### Assignment
Retype the section of the education budget brief that starts with the words containing "Kicking off the" and finishes with "may cause concern.", matching it character for character.

News-in-Brief – March 2012

President’s Budget Proposes Growth in Education Spending

Kicking off the budget process for federal Fiscal Year 2013 (FY 2013; School Year 2013-14), the president has released his budget proposal. Despite the calls to cut spending, the budget includes a $1.7 billion, or 2.5 percent, increase for education. The Administration states an investment in education is necessary as a proven strategy to increase jobs and boost the country’s economic growth and global competitiveness. The president’s emphasis on education is welcomed. However, some of the details may cause concern.

The proposed budget would freeze funding for the foundational elementary and secondary programs, including Title I compensatory education and the IDEA Part B state grants and the Part C program for infants and toddlers with disabilities. The IDEA preschool program receives a $20 million increase in the president’s proposal. Also frozen in the budget are career and technical education, literacy programs, teacher quality grants, and School Improvement grants to turn around struggling schools.

For higher education, the Administration proposes an increase in Pell Grants, bringing the maximum award to $5,635. Again, however, a number of programs would be level funded that are critical to help students afford postsecondary education.

### Data under study
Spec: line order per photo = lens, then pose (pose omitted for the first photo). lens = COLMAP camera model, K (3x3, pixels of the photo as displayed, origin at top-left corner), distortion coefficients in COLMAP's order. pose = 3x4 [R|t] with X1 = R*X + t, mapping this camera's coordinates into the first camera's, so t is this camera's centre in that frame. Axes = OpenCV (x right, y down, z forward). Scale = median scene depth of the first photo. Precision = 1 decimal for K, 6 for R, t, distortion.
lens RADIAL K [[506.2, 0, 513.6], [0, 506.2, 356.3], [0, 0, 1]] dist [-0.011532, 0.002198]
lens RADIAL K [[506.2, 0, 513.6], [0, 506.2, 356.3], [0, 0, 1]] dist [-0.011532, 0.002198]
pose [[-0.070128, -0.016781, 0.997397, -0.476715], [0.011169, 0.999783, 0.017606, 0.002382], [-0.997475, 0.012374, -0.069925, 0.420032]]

==

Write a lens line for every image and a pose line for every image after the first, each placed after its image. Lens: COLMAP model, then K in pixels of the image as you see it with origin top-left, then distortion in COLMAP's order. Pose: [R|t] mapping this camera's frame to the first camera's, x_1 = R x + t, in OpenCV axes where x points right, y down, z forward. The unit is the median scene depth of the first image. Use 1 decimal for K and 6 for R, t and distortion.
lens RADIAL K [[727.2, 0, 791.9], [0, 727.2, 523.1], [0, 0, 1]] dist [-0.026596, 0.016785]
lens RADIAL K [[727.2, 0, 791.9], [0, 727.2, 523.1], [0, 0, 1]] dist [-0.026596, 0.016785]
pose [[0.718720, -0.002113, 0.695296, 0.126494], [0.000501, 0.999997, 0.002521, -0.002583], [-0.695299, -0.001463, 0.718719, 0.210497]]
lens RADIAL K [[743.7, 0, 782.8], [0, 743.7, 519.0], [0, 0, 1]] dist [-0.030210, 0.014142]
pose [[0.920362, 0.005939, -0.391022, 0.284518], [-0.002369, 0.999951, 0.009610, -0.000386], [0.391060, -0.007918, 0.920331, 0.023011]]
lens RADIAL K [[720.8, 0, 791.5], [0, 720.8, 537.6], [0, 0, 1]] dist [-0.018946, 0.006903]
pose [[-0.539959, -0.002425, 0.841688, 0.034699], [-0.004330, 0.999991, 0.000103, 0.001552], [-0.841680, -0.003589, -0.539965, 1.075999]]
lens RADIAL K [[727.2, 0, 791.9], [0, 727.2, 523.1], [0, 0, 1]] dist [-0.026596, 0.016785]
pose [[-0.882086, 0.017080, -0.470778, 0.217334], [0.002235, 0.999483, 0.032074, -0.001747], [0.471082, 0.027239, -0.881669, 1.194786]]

### Solution to this exercise
Kicking off the budget process for federal Fiscal Year 2013 (FY 2013; School Year 2013-14), the president has released his budget proposal. Despite the calls to cut spending, the budget includes a $1.7 billion, or 2.5 percent, increase for education. The Administration states an investment in education is necessary as a proven strategy to increase jobs and boost the country’s economic growth and global competitiveness. The president’s emphasis on education is welcomed. However, some of the details may cause concern.